Предварительно сфотографировав полотна, мы поспешили воспользоваться весьма уместной Военной рекомендацией относительно банковского хранилища.
Вечером заглянули к Лене, узнав, что только что по телефону ей звонил наш сбежавший друг.
Через час звонок прозвучал вновь.
Замечено, что собственной подлости особенно стыдятся, если ее не удалось довести до конца: путаясь в междометиях крупного рогатого скота - то есть застенчиво мыча и блея, Вася выдвинул покаянную версию: дескать, произошло замыкание в мозгу, остро возжелалось вернуть культурные ценности мировому сообществу, но теперь проводка восстановлена и заизолирована, так что - простите, ребята!..
В своем ответе предателю я руководствовался версией, выработанной Сергеем, опасавшимся, что за первой пакостью от Васи способна последовать вторая.
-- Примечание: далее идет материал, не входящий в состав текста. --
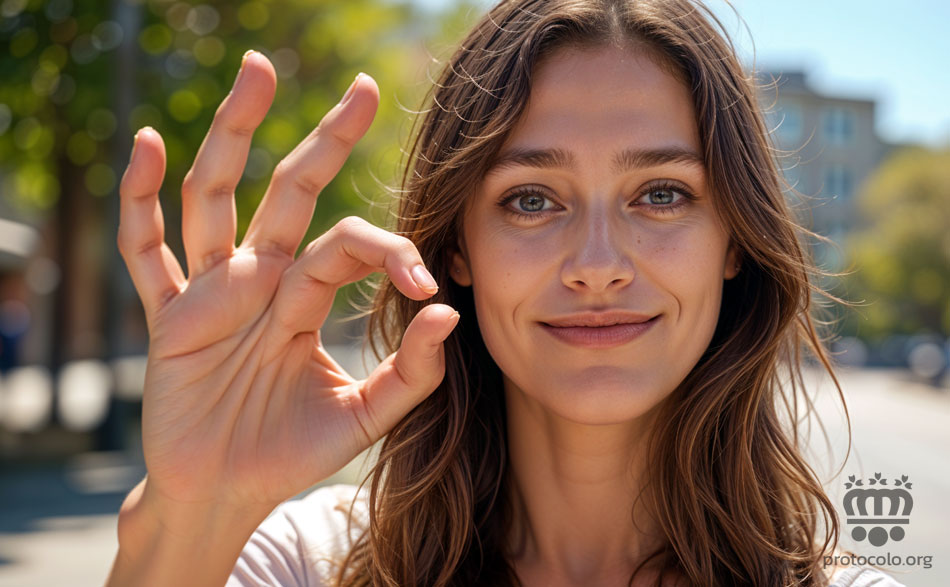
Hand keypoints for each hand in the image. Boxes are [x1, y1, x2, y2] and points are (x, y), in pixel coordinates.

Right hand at [117, 51, 458, 513]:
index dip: (390, 252)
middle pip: (290, 192)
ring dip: (234, 135)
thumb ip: (411, 373)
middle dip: (323, 140)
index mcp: (305, 296)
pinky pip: (147, 253)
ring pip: (218, 199)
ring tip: (257, 71)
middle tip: (360, 88)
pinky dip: (141, 202)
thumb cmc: (291, 451)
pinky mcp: (169, 319)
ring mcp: (211, 293)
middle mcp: (260, 280)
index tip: (429, 282)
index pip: (348, 244)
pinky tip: (149, 146)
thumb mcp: (365, 417)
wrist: (227, 494)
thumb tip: (449, 312)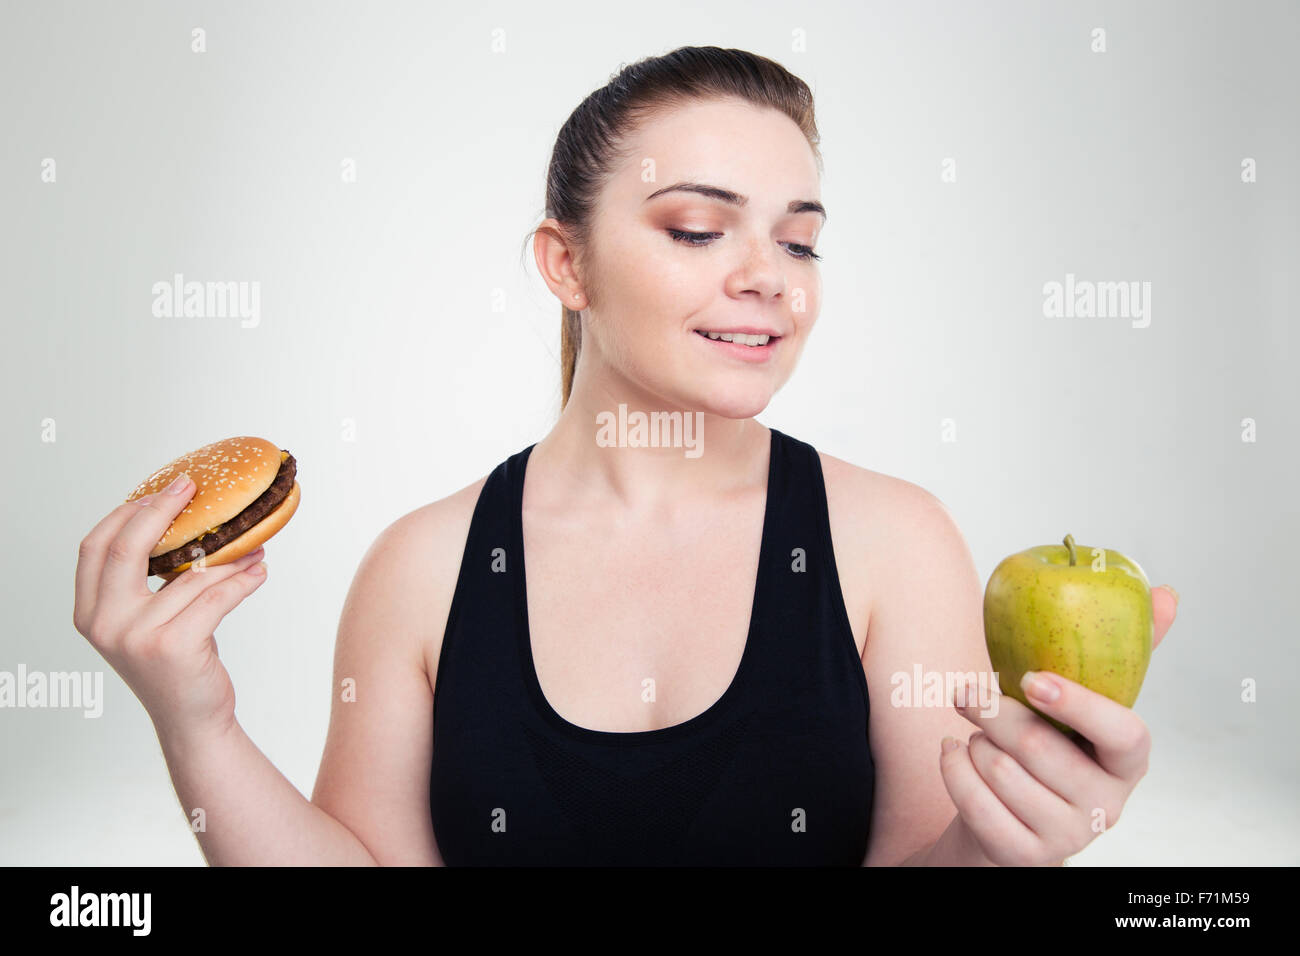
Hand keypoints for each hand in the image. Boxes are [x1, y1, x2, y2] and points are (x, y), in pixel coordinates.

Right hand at [73, 473, 269, 740]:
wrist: (191, 719)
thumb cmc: (175, 663)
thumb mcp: (148, 620)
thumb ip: (151, 581)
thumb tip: (190, 523)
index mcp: (90, 611)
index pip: (95, 546)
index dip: (127, 512)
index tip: (163, 490)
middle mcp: (103, 623)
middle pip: (127, 547)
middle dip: (163, 509)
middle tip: (194, 488)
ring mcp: (135, 636)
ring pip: (188, 575)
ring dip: (228, 556)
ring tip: (253, 544)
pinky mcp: (172, 646)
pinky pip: (215, 597)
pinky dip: (243, 581)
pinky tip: (259, 571)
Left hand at [941, 585, 1178, 865]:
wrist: (1013, 820)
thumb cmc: (1053, 747)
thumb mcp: (1085, 703)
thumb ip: (1125, 650)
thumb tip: (1167, 594)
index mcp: (1128, 762)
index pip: (1124, 735)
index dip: (1080, 705)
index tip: (1032, 678)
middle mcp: (1106, 805)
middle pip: (1041, 749)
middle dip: (992, 712)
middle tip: (963, 690)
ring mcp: (1068, 836)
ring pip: (1001, 773)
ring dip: (973, 742)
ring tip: (973, 733)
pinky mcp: (1023, 855)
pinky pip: (973, 802)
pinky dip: (952, 769)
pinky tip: (953, 753)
Я сообщил, что отныне картины пребывают в надежном и недоступном месте, далее - категорически отверг возможность проживания под одной крышей с оскорбившим наши лучшие чувства мерзавцем, прибавив, что побег скостил ему половину положенной доли, обязанной выплатиться по реализации.
Когда сей чудный миг произойдет? Звоните, Вася, пишите письма. Надейтесь.
– И не дай тебе Бог, идиот, начать какие-нибудь хитрожопые игры! - перехватив у меня трубку, веско предупредил изменника чекист. - Тогда гарантирую точный пролет! И - приземление в глубокое дерьмо! Понял?
Вася, поневоле удовлетворившись иллюзорной надеждой, понял. И с этого момента здорово тратился на звонки, едва ли не каждодневно справляясь о новостях и о нашем драгоценном для него здоровье.
Я неоднократно предлагал простить негодяя, высказывая предположение, что он нарвался на оставленную Фирой Моисеевной мину с вирусом шельмовства, но жестокосердные компаньоны, глубоко уязвленные гнусным поступком нашего бывшего приятеля, апелляций не принимали.
– Никаких амнистий! - стучал кулаком по столу папа. - Статья звонковая! Взяли в долю как человека, а он черной неблагодарностью заплатил!